Era un pueblo de hacendados. Loucks mismo lo hizo así, reconociendo el valor de las ricas tierras de pastoreo del valle y anticipándose a un próspero futuro que traerían los conductores de rebaños de ganado por el Bozeman Corridor, desde las agotadas tierras de Texas. El pueblo lo tenía todo: vastas extensiones de carbón blando a pocos kilómetros, los ondulantes Goose Creeks que surcaban el territorio de irregulares líneas oscuras, el segundo promedio de velocidad de viento más bajo de Estados Unidos y cientos de hectáreas vecinas de tierras indias que se abrieron al dominio público, pues habían concluido las guerras contra los indios.

Los tentadores anuncios que Loucks puso en los periódicos del este dieron resultados casi inmediatos. Como era de esperar, los primeros en venderse fueron los solares de la calle Main, la principal, que ya estaba llena de negocios, desde el hotel Windsor en el extremo sur, hasta el arroyo que la cortaba por el Norte. Todavía había terrenos disponibles en las calles laterales, como Grinnell.

– ¡Bueno, será mejor que se mantenga lejos de aquí! -refunfuñó Emily Walcott, mientras conducía al caballo de Jeffcoat a un pesebre-. No quisiera toparme con él más de lo imprescindible.
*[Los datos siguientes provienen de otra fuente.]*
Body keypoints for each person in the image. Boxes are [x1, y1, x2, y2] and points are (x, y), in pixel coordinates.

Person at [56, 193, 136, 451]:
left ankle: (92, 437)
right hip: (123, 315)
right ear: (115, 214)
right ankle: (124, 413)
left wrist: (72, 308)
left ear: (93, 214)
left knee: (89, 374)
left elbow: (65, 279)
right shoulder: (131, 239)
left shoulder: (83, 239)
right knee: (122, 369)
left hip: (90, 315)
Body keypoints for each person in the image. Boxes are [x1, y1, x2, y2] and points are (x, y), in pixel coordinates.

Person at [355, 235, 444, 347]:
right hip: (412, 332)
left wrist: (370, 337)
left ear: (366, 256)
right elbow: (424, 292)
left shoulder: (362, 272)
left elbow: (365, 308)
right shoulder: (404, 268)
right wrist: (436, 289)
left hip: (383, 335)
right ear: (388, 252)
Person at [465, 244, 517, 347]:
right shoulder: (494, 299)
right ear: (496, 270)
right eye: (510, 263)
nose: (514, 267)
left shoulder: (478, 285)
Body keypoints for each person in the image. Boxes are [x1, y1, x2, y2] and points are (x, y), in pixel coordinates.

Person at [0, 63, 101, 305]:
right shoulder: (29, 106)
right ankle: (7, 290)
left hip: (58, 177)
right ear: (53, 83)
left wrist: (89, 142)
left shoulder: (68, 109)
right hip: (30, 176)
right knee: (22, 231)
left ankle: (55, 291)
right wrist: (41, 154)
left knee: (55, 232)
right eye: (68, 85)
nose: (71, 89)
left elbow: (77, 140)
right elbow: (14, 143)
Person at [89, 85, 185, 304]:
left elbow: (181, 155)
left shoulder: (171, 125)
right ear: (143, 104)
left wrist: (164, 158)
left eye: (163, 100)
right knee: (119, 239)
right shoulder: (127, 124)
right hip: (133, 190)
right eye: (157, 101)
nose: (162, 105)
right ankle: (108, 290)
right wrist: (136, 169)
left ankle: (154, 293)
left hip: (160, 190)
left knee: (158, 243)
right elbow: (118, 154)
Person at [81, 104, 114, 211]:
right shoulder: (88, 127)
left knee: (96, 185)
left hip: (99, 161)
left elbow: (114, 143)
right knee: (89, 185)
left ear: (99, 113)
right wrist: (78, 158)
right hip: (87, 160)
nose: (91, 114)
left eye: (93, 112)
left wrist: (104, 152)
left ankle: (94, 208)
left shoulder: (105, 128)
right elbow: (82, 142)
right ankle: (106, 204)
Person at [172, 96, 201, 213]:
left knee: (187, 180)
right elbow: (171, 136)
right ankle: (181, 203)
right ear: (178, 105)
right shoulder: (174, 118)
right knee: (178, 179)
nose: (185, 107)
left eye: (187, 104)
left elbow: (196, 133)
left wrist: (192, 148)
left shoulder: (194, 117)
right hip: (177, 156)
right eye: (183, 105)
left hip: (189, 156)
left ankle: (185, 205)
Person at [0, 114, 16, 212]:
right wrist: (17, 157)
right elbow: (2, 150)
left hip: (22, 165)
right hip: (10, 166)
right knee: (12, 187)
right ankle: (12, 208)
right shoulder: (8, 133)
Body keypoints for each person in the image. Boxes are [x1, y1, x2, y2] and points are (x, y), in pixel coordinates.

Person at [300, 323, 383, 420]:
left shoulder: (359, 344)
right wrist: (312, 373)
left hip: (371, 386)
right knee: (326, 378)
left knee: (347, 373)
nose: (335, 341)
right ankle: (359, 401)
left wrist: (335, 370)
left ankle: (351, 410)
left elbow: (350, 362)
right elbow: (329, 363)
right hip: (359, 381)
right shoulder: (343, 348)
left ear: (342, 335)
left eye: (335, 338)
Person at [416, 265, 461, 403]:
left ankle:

Pero resultó que se topó con él menos de una hora después. Se encaminaba hacia la casa para ver a su madre, mientras Jeffcoat y J. D. Loucks venían por la calle en el elegante coche Peerless de Loucks, evidentemente recorriendo el pueblo. Emily se detuvo en seco en mitad de la acera, al ver pasar a Loucks con su barba blanca, conduciendo su yunta de tordos. Con los labios apretados, echó una mirada furibunda al hombre que iba junto a él. Debió de haber ido al hotel a lavarse. Se había afeitado las patillas y llevaba una levita con mangas, el corbatín tenía un aspecto correcto sobre la pechera de la camisa blanca, limpia. ¡Pero la sonrisa del joven la hizo apretar los puños!
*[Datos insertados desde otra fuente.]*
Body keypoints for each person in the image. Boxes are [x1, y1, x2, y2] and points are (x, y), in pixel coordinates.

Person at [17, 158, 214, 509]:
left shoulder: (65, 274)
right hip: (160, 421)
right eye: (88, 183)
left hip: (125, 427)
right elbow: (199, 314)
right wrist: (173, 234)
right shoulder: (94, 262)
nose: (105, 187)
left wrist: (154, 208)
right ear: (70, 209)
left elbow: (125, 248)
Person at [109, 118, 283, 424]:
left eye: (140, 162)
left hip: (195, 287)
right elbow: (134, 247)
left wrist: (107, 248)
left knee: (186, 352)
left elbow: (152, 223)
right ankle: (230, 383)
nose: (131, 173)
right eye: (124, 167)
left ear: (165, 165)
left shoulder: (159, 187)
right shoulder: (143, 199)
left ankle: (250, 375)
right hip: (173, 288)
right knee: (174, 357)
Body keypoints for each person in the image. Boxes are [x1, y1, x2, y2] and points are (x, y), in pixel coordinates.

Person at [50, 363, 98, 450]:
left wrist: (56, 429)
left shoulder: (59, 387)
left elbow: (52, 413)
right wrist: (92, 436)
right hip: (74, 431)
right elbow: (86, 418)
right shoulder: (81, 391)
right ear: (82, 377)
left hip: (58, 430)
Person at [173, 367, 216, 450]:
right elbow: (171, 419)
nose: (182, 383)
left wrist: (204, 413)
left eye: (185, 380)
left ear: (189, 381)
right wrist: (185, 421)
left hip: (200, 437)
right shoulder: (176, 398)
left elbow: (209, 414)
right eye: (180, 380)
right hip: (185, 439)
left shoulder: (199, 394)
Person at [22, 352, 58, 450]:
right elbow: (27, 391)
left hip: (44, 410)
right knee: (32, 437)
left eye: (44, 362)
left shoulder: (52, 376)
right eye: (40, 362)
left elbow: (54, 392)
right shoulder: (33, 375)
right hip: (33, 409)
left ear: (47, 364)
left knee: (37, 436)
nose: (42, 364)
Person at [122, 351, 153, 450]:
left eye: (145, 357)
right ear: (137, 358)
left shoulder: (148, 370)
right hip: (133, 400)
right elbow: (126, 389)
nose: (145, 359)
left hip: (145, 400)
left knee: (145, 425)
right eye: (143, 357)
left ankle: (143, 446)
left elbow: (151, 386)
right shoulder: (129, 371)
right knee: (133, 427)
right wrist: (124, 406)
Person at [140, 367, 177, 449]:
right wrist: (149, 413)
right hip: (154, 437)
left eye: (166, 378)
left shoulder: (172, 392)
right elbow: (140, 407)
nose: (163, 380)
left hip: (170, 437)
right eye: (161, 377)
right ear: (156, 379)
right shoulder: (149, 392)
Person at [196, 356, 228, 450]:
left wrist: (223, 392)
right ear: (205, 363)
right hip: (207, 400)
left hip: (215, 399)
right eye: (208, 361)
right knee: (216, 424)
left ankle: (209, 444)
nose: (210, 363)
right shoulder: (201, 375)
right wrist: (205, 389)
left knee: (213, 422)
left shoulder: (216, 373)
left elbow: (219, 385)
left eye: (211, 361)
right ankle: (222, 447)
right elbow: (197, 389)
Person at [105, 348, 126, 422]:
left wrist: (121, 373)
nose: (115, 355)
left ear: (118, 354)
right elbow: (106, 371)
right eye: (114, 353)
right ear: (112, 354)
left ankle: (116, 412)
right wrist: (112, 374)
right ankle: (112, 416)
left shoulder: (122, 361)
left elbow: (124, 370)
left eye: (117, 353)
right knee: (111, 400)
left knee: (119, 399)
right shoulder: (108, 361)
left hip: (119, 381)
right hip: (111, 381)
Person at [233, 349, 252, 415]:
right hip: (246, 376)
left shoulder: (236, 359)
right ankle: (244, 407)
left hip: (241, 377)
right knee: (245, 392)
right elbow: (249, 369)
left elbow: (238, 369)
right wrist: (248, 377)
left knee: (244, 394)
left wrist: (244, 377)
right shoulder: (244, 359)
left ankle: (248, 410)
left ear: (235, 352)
Jeffcoat se tocó el ala del sombrero y saludó a Emily con la cabeza, mientras esta sentía que se le coloreaban las mejillas. Dejó la vista clavada en ella hasta que el coche siguió adelante y pasó. Entonces, la muchacha reanudó sus zancadas furibundas y deseó haberle arrojado el tridente a la cabeza cuando tuvo ocasión.